German carmakers are also jumping into the EV competition.
Mercedes-Benz unveiled last month its first all-electric model Mercedes-Benz EQC, which will be launched on the market in 2019. BMW is teasing the premiere of a new concept EV, BMW Vision iNEXT. Audi has started mass production of the Audi e-tron, the brand’s first all-electric SUV, and deliveries are scheduled to begin in the spring of 2019.
Ultra-luxury brands will also be offering electric vehicles. Aston Martin is building Rapide E with a target range of over 200 miles and projected top speed of 155 mph, with customer deliveries set for Q4 2019. Porsche is working on its first purely electric series, Taycan, and plans to invest more than US$6.9 billion (6 billion euro) in electromobility by 2022, doubling its initially planned expenditure.
While almost every carmaker out there is unveiling or planning EV models, gasoline prices are up and even after the end of the U.S. driving season, the national gas price average as of October 1 was $2.88 – a pump price not seen since mid-July.
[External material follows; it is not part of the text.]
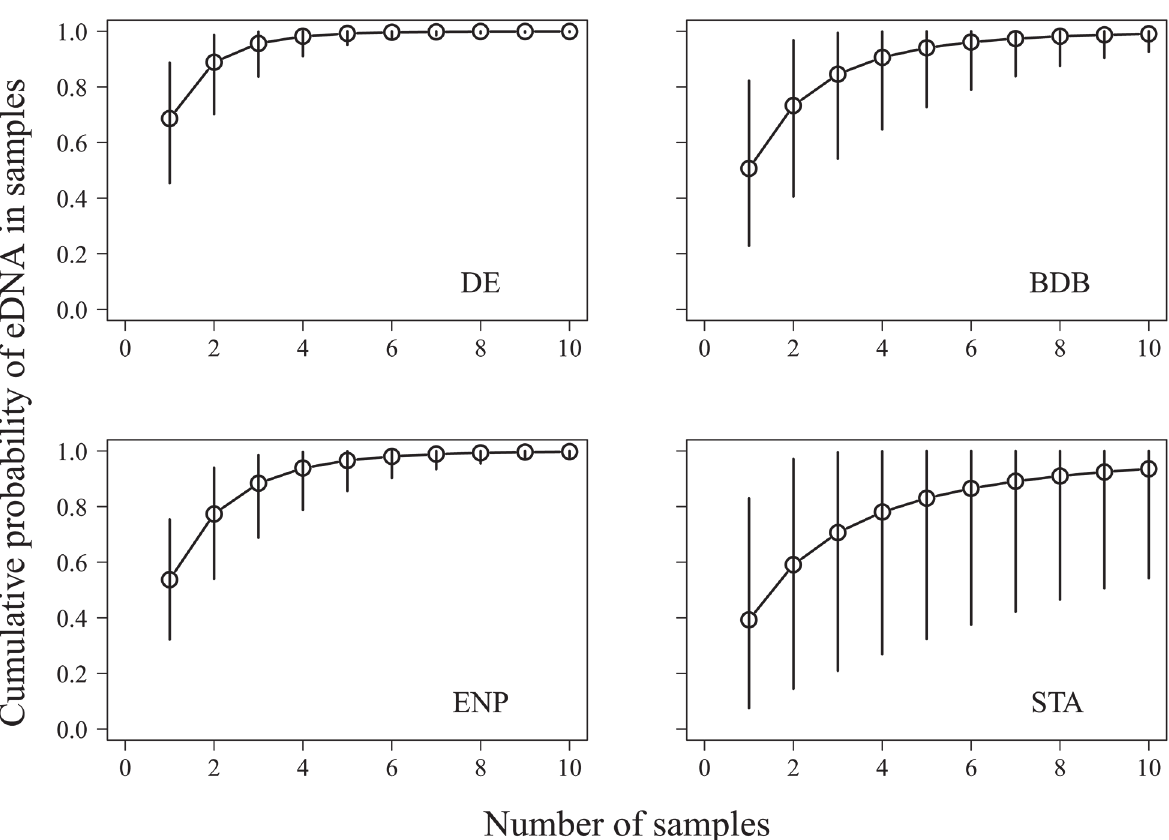
Fig 3. The effect of sample size on estimates of the cumulative probability of occurrence of Burmese python environmental DNA ( θ * ) associated with samples taken from the four field locations analyzed by the three-level occupancy model. BDB, Bird Drive Basin; DE, Deering Estates; ENP, Everglades National Park; STA, Stormwater Treatment Area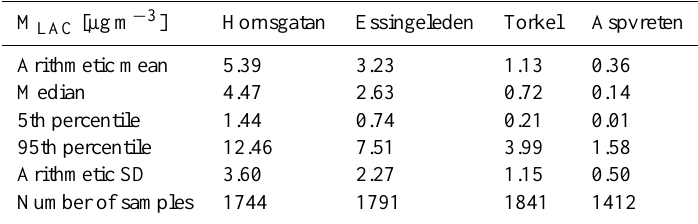
Table 1. Descriptive statistics of hourly M LAC concentrations at the four sites for the period 20 April–5 July 2006.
“The last quarter of the year has kicked off with gas prices that feel more like summer than fall,” AAA spokesperson Jeanette Casselano said.
“This time of year, motorists are accustomed to seeing prices drop steadily, but due to continued global supply and demand concerns as well as very expensive summertime crude oil prices, motorists are not seeing relief at the pump.”
High fuel prices could be part of consumers’ motivation to buy more EVs.
Global cumulative EV sales are already 4 million, according to Bloomberg NEF, which notes that the time for reaching each of the million sales has been rapidly shrinking. The first million in sales, reached in Q4 2015, took around 60 months to achieve; the second million came in 17 months; the third million took 10 months; and the fourth million needed just six months. Bloomberg NEF expects the next million EVs to take just over 6 months and the five-millionth EV to be sold in March next year.
The EV share of the global car fleet is still minuscule, considering that the world’s stock of cars is 1.2 billion units. But battery costs and range are less and less the stumbling blocks in EV adoption, according to Wood Mackenzie. Battery is one third of the cost of an EV today. Yet, costs have already declined by 80 percent this decade and will fall further. Battery pack prices will drop below US$200/kWh this year and then fall by around 10 percent each year, WoodMac said in July.
“The critical threshold is US$100/kWh – that’s when EVs will compete on commercial terms with ICE vehicles. We think we’ll get there by 2027,” WoodMac says.
EVs will displace around 5 million bpd to 6 million bpd of oil demand by 2040—some 5 percent of total oil demand, the consultancy has estimated.
ICE cars are not going anywhere in the next decade or two, but the higher the price of oil, the more competition they’ll have from EVs and the more incentives consumers will get to pick an EV for their next new car.